→ **Exercise instructions**
Return, word for word, the stretch of rows below from their beginning through the line that contains "Dot at: (221, 309)".

[Start]

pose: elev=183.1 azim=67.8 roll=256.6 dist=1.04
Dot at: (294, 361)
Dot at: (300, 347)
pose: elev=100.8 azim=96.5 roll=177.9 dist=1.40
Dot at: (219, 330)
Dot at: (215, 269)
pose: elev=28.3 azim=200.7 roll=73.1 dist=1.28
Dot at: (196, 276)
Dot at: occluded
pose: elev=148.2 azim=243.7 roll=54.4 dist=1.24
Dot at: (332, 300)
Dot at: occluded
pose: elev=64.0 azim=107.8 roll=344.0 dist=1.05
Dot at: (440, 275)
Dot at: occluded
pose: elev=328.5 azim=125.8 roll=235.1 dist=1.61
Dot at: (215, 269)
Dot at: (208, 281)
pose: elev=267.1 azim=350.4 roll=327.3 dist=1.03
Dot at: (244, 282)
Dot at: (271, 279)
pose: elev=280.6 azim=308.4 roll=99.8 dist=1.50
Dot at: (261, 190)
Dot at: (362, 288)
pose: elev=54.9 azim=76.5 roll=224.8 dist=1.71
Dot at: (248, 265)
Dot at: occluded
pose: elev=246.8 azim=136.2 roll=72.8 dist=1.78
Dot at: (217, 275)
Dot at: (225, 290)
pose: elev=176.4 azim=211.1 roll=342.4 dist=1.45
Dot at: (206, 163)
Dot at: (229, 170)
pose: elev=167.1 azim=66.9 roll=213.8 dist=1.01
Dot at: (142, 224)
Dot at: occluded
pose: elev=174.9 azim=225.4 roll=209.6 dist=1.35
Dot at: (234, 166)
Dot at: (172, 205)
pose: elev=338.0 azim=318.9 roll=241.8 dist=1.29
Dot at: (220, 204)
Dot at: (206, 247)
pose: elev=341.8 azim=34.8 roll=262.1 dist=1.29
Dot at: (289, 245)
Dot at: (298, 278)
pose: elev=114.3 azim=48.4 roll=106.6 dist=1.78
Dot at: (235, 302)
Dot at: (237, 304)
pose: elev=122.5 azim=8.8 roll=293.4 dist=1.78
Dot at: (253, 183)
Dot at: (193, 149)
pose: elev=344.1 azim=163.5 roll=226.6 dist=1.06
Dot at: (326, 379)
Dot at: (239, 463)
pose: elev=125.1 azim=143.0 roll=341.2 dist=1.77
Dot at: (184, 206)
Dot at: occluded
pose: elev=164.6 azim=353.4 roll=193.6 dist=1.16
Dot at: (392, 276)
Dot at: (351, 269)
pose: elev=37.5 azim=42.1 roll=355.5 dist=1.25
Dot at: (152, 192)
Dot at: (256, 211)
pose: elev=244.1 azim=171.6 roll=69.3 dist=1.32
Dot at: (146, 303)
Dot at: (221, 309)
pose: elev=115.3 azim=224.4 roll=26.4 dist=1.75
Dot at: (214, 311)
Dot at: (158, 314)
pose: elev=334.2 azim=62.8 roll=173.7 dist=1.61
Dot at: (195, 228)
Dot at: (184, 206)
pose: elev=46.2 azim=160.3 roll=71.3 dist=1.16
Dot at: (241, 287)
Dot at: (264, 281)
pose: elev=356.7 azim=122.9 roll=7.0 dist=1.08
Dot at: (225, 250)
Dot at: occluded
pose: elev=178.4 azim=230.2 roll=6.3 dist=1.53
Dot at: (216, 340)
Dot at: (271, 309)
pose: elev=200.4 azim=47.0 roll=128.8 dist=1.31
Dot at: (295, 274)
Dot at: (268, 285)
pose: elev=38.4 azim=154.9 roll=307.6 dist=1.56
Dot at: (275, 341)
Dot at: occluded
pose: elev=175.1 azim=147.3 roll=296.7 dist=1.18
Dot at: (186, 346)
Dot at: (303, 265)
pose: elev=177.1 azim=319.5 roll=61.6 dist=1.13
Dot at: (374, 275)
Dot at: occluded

[End]

→ **Result for this exercise**
pose: elev=183.1 azim=67.8 roll=256.6 dist=1.04
Dot at: (294, 361)
Dot at: (300, 347)
pose: elev=100.8 azim=96.5 roll=177.9 dist=1.40
Dot at: (219, 330)
Dot at: (215, 269)
pose: elev=28.3 azim=200.7 roll=73.1 dist=1.28
Dot at: (196, 276)
Dot at: occluded
pose: elev=148.2 azim=243.7 roll=54.4 dist=1.24
Dot at: (332, 300)
Dot at: occluded
pose: elev=64.0 azim=107.8 roll=344.0 dist=1.05
Dot at: (440, 275)
Dot at: occluded
pose: elev=328.5 azim=125.8 roll=235.1 dist=1.61
Dot at: (215, 269)
Dot at: (208, 281)
pose: elev=267.1 azim=350.4 roll=327.3 dist=1.03
Dot at: (244, 282)
Dot at: (271, 279)
pose: elev=280.6 azim=308.4 roll=99.8 dist=1.50
Dot at: (261, 190)
Dot at: (362, 288)
pose: elev=54.9 azim=76.5 roll=224.8 dist=1.71
Dot at: (248, 265)
Dot at: occluded
pose: elev=246.8 azim=136.2 roll=72.8 dist=1.78
Dot at: (217, 275)
Dot at: (225, 290)
pose: elev=176.4 azim=211.1 roll=342.4 dist=1.45
Dot at: (206, 163)
Dot at: (229, 170)
pose: elev=167.1 azim=66.9 roll=213.8 dist=1.01
Dot at: (142, 224)
Dot at: occluded
pose: elev=174.9 azim=225.4 roll=209.6 dist=1.35
Dot at: (234, 166)
Dot at: (172, 205)
pose: elev=338.0 azim=318.9 roll=241.8 dist=1.29
Dot at: (220, 204)
Dot at: (206, 247)
pose: elev=341.8 azim=34.8 roll=262.1 dist=1.29
Dot at: (289, 245)
Dot at: (298, 278)
pose: elev=114.3 azim=48.4 roll=106.6 dist=1.78
Dot at: (235, 302)
Dot at: (237, 304)
pose: elev=122.5 azim=8.8 roll=293.4 dist=1.78
Dot at: (253, 183)
Dot at: (193, 149)
pose: elev=344.1 azim=163.5 roll=226.6 dist=1.06
Dot at: (326, 379)
Dot at: (239, 463)
pose: elev=125.1 azim=143.0 roll=341.2 dist=1.77
Dot at: (184, 206)
Dot at: occluded
pose: elev=164.6 azim=353.4 roll=193.6 dist=1.16
Dot at: (392, 276)
Dot at: (351, 269)
pose: elev=37.5 azim=42.1 roll=355.5 dist=1.25
Dot at: (152, 192)
Dot at: (256, 211)
pose: elev=244.1 azim=171.6 roll=69.3 dist=1.32
Dot at: (146, 303)
Dot at: (221, 309)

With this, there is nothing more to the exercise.